**Exercício curto 1**
Responda com base na reportagem sobre a advogada acusada de golpes:
(a) Em que cidade fica o escritório da advogada?
(b) Quantos seguidores ela tem no Instagram?
(c) De quanto foi o prejuízo relatado por Luciana Pacheco?
**Exercício curto 2**
Extraia da reportagem, sem alterações, o trecho que vai de "Para Anna Carolina" até "contra o ex-companheiro.".

**Trecho da fonte**
* * *
N/A

Advogada influenciadora é acusada por mães de aplicar golpes; vítimas relatam prejuízos financeiros

1 views

Conhecida nas redes sociais como advogada Aline Sousa e autointitulada “protetora de mulheres fortes”, uma advogada com escritório em Jequié, no sudoeste baiano, está sendo denunciada por ao menos sete mulheres por aplicar golpes financeiros que somados levam a perda estimadas de pelo menos R$ 20 mil. As vítimas relatam que, após realizarem pagamentos pelos serviços jurídicos, a profissional simplesmente desaparece com o dinheiro por meses, deixando de responder mensagens e ligações. 

 

Ainda nesta sexta-feira (12) a advogada começou o processo de estornar as clientes. Até o momento, para mães que antes ficaram meses ou até um ano na espera. A jurista se apresenta como aliada das mães em suas redes para seus 76 mil seguidores no Instagram, especialmente aquelas em situação de vulnerabilidade. O Bahia Notícias (BN) escutou pelo menos cinco vítimas que toparam contar suas histórias. 

 

Para Anna Carolina Franco, moradora de São Paulo e mãe solo, Aline adota um “modus operandi” específico: utiliza uma linguagem acolhedora e se apresenta como referência no atendimento a mulheres que enfrentaram relações abusivas ou dificuldades emocionais.

 

“Ela conversa com você como se fosse amiga, promete ajudar, diz que entende sua dor. Depois pede um pagamento adiantado, sem contrato formal, e quando você paga, ela simplesmente desaparece. [Quando passei a cobrar meu dinheiro de volta], ela entrou em contato chorando, alegando que tinha sido roubada, mas tudo mentira”, explica Anna Franco.

 

Já para Luciana Pacheco, advogada de formação e mãe de um bebê de um ano, Aline Sousa sempre fornecia uma desculpa triste e não devolvia o dinheiro pago, um prejuízo de R$ 3.500 enquanto buscava ajuda contra o ex-companheiro.
* * *
**Itens extraídos**
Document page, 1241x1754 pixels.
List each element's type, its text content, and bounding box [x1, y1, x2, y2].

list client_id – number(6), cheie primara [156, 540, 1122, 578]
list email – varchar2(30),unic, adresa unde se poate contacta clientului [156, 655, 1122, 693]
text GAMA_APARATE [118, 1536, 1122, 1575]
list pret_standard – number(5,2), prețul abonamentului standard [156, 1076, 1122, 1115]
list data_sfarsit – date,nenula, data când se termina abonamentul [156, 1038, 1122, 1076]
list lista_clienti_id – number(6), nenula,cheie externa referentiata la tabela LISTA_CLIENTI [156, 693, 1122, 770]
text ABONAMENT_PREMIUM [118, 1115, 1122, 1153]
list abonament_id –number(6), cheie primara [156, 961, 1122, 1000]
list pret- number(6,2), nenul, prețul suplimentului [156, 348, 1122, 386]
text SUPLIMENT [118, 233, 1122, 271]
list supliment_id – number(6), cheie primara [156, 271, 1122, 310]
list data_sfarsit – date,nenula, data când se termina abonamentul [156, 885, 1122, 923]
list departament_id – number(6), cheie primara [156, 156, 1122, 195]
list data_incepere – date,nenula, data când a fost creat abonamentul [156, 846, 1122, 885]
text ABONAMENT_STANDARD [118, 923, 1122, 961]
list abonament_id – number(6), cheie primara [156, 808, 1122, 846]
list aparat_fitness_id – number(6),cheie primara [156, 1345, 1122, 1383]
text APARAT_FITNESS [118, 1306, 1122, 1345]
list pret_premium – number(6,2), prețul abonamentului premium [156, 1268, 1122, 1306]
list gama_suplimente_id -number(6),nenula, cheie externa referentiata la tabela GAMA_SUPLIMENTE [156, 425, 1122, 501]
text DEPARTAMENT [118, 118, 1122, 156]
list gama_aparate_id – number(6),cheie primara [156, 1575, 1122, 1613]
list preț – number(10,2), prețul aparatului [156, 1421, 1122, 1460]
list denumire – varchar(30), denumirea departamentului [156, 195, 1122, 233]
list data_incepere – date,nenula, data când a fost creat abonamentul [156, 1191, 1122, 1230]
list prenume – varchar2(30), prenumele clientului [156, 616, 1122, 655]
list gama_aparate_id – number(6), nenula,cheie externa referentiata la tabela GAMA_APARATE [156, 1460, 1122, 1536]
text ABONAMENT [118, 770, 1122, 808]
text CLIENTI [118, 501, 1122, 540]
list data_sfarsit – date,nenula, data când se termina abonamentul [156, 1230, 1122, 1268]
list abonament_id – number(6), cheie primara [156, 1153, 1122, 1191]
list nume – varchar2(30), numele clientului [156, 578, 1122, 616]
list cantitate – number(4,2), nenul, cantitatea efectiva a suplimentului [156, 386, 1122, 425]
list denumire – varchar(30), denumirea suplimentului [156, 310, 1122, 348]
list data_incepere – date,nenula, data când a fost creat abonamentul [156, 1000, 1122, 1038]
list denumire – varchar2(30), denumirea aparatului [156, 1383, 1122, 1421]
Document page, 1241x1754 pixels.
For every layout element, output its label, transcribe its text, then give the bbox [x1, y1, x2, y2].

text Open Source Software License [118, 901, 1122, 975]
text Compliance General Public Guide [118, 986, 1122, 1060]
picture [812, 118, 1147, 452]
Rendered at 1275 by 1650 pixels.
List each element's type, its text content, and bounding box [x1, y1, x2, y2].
* * *
**Solução comentada 1**
(a) Em Jequié, no sudoeste baiano.
(b) 76 mil seguidores.
(c) R$ 3.500.

**Solução comentada 2**
Para Anna Carolina Franco, moradora de São Paulo e mãe solo, Aline adota um “modus operandi” específico: utiliza uma linguagem acolhedora e se apresenta como referência no atendimento a mulheres que enfrentaram relações abusivas ou dificuldades emocionais.

 

“Ela conversa com você como se fosse amiga, promete ajudar, diz que entende sua dor. Depois pede um pagamento adiantado, sem contrato formal, e quando você paga, ela simplesmente desaparece. [Quando passei a cobrar meu dinheiro de volta], ela entrou em contato chorando, alegando que tinha sido roubada, mas tudo mentira”, explica Anna Franco.

 

Já para Luciana Pacheco, advogada de formação e mãe de um bebê de um ano, Aline Sousa sempre fornecia uma desculpa triste e não devolvia o dinheiro pago, um prejuízo de R$ 3.500 enquanto buscava ajuda contra o ex-companheiro.